Springfield Central State High School Alumni
A Congolese refugee who spent his early years living in a war-torn country is living his dream of working in the health and nursing industry.
It’s a future Leon Mupapira had never thought of until he came to Australia.
The former Springfield State High School student, now aged 22, said he and his family fled their village after the Second Congo War.
At the age of four, Mr Mupapira was often forced to run and hide from rebels.
Having spent a lot of time travelling thousands of kilometres in search of a better home, Mr Mupapira’s family spent six years in a Malawian refugee camp, while they applied for refugee status and resettlement through the United Nations.
After heading to Australia in 2009, his family only knew the words “hello” and “goodbye”.
Having graduated with a Bachelor of Paramedicine at the University of Southern Queensland and Nursing at The University of Queensland, Mr Mupapira is currently practicing in a rural hospital in far north Queensland.
“My nursing role is generalist, working with paediatrics in emergency, aged care and in acute medical,” Mr Mupapira said.

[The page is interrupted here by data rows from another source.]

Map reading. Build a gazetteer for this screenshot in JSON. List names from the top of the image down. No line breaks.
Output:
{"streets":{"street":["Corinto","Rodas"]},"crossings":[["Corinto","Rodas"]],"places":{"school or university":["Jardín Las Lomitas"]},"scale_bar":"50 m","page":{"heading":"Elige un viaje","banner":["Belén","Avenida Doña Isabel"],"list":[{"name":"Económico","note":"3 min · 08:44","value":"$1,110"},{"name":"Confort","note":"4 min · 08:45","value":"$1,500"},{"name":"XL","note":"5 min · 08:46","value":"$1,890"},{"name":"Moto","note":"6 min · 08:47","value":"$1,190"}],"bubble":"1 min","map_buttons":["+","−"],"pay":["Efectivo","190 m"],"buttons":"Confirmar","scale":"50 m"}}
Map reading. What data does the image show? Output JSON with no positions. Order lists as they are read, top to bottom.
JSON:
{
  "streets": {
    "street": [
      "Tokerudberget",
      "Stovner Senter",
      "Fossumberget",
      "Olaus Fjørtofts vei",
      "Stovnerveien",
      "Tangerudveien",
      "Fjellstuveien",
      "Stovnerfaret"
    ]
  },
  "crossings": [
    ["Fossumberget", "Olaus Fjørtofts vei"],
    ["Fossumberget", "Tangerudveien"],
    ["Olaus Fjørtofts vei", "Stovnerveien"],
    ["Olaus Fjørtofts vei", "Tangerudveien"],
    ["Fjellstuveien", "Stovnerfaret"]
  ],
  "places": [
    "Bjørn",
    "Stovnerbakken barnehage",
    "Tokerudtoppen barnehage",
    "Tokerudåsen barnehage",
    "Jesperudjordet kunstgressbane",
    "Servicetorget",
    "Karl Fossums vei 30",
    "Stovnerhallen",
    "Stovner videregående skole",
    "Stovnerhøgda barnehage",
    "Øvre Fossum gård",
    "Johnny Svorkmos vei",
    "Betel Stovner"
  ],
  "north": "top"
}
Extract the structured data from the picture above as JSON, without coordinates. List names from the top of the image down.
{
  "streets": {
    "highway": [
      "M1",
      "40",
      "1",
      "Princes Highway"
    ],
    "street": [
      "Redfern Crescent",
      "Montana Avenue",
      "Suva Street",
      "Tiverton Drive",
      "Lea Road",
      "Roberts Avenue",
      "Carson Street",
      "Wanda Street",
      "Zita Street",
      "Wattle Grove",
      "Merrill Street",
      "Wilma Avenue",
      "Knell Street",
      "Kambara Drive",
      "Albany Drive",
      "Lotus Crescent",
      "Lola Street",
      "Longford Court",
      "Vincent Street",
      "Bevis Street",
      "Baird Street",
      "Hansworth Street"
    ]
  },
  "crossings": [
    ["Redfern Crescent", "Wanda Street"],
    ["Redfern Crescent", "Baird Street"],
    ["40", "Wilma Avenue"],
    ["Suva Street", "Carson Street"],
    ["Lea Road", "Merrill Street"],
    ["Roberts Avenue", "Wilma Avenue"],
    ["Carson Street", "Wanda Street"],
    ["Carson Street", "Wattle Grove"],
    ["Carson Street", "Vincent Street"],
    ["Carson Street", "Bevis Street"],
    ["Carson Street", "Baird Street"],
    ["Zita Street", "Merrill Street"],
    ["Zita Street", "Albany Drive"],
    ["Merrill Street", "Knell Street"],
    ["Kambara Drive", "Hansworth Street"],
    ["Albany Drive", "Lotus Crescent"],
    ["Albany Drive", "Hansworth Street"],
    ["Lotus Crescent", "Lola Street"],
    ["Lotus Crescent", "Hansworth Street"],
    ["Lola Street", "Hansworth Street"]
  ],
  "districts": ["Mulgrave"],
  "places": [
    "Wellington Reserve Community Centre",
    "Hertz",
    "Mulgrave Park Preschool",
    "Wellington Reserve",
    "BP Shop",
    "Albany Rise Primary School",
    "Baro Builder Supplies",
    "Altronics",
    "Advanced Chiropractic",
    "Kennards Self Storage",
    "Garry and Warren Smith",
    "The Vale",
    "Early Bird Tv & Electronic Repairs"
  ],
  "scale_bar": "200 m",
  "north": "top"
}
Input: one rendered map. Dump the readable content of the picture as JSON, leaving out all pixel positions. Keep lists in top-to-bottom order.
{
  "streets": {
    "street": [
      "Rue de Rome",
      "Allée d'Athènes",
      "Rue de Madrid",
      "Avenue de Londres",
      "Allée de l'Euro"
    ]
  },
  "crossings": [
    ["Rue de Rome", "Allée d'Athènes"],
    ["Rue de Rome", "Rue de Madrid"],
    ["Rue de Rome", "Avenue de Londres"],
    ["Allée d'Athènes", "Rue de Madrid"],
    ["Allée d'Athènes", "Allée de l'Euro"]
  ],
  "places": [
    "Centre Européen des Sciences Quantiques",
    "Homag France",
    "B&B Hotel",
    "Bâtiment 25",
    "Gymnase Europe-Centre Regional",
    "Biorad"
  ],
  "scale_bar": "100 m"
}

“I have always wanted to work in the healthcare field and to help make a positive impact on people’s health and their care.
“I thought I wanted to be a paramedic but I realised nursing was a better fit for me.”
The first person in his family to go to university, he met his now wife Tessa at USQ and recently welcomed their first baby, Maya, in April.
Mr Mupapira completed most of his schooling in Australia, from Year 5 at Coopers Plains, and Year 7 at Springfield Central State School.
“My family moved to the greater Springfield area in 2011. I attended Springfield Central State School, and my Year 7 cohort was the first to graduate – there were 12 of us,” he said.
He said he considered his whole career a highlight to date and thanked his parents for giving him the opportunity to succeed.
“It’s a very rewarding field. Graduating as valedictorian and attending an international placement in India during my studies would be some of my highlights,” he said.
“I see my parents as inspiring and my role models, they have safeguarded me and my brothers from Africa to here and I hope to one day be a role model for my kids. “I also find inspiration in the struggles I have had to overcome to be where I am today. As well as my aspiration of helping those in need, it pushes me to achieve.”
Mr Mupapira recently returned to Greater Springfield for a visit and said he loved the continual development of the area.
“My wife and I particularly loved walking our dog in Robelle Domain parklands and running along the lakes in Springfield lakes, it’s quite scenic,” he said.
“My family, friends and I particularly enjoy using the vast sporting fields and amenities available. The proximity of education centres and shopping centres and transportation is also very convenient.”
Springfield Central State High School (science, maths, biology) teacher Blake O’Hanley said Leon was an exceptional student admired by both peers and staff.
“Leon would draw the attention of any group, large or small when talking about his life story and would inspire and motivate others including teachers by doing so,” Mr O’Hanley said.
“In my years of teaching I have never met a more humble yet determined individual.
“Leon is a perfect example of the term ‘Hard work earns success’.”